15 The Wisdom of the Teachers Will Be Spoiled
Chananya Weissman

May 15, 2020

The last Mishna in Sotah provides numerous predictions about the era of the footsteps of Moshiach. See my essay on March 18 about the increase in chutzpah, and how this applies to our times unlike in previous generations.

One of the other signs is "the wisdom of the teachers will be spoiled". This is usually taken to mean that people will scorn the wisdom of sages. However, that too can seemingly apply to most generations, and would therefore provide little indication that Moshiach is on his way.

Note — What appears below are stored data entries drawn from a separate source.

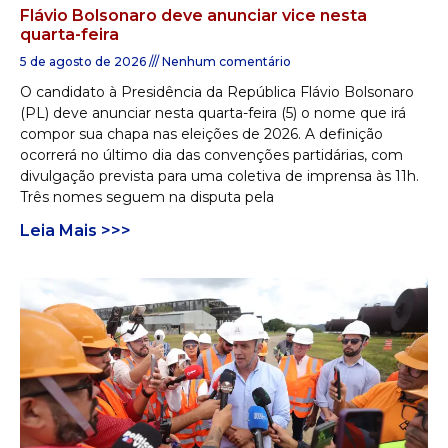
Flávio Bolsonaro deve anunciar vice nesta
quarta-feira
5 de agosto de 2026
Nenhum comentário
O candidato à Presidência da República Flávio Bolsonaro
(PL) deve anunciar nesta quarta-feira (5) o nome que irá
compor sua chapa nas eleições de 2026. A definição
ocorrerá no último dia das convenções partidárias, com
divulgação prevista para uma coletiva de imprensa às 11h.
Três nomes seguem na disputa pela
Leia Mais >>>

Chazal chose their words very carefully, and I believe they are giving a precise sign. There were many words they could have chosen to indicate that people would reject the words of rabbis. Referring to the wisdom itself as “becoming spoiled” is a highly irregular choice of words. It indicates much more than the masses being uninterested in what rabbis have to teach.

It indicates the rabbis themselves being uninterested in teaching the masses.

Food spoils when it is left sitting around too long before being consumed. Wisdom spoils when the wise person suppresses it.

In past generations we had towering rabbinic figures who led the people in times of crisis and urged them forward when things were stable. They were not afraid to speak out about issues affecting the Jewish community and the world around them, even at great personal expense. Their names are etched in Jewish lore forever, and their contributions made it possible for us to be here today.

It is specifically in our times that there is a glaring absence of such figures. We have wise rabbis and pious people, most certainly. But where is the leadership? Where is the sacrifice? Where are the voices of wisdom that are bringing us together, speaking about the real issues, and moving us forward? They hardly exist.

We have no shortage of tremendous Torah scholars. They tell us how we can best fulfill technical halachic requirements in times of lockdown. They give us soft mussar in general terms so that no one will be offended, and no one will be moved. They urge us to say a special prayer once or twice during a worldwide upheaval, a response equally safe and benign.

They expect little of us, and we have come to expect little of them. We both prefer it this way.

The Chief Rabbinate had an urgent announcement about the cancellation of bonfires on Lag Ba'Omer, urging us to increase Torah study instead. This is perhaps the most significant message they had for the public since the plague came upon us. The cancellation of the perversity parades passed without comment, of course. They possess wisdom on that subject too, but kept it to themselves.

The wisdom of the sages has become spoiled.

I have no doubt that the rabbinic giants of even the most recent generations would have had much to say on what's happening in the world, and have just as little doubt that it would have been sharp and memorable. What rabbinic wisdom will be remembered from this time? The lifeless proclamations or the words that brought derision on the Torah? There is real wisdom out there, but it is locked up where no one can hear it, rotting away when we need it most.

The Mishna does not refer to the wisdom of the Torah, or even wisdom of the sages, but wisdom of teachers. Earlier in the same Mishna there is a distinction between chachamim and sofrim. Chachamim refers to sages, whereas sofrim refers to lesser people, mere schoolteachers. The wisdom that needs to be shared in our generation is not that of geniuses expounding the most complex areas of Torah. It is the simple wisdom, the basics. It is the clarity to tell between right and wrong, between holy and profane, between rational and absurd.

We don't need towering sages for this. We need teachers – but teachers with the willingness to teach, even if Torah-phobes don't like the lesson.

Let us not be remembered for keeping wisdom to ourselves until it rots, along with our generation. Let the wisdom out, proclaim it loudly and without apologies to the critics, and spread it far and wide.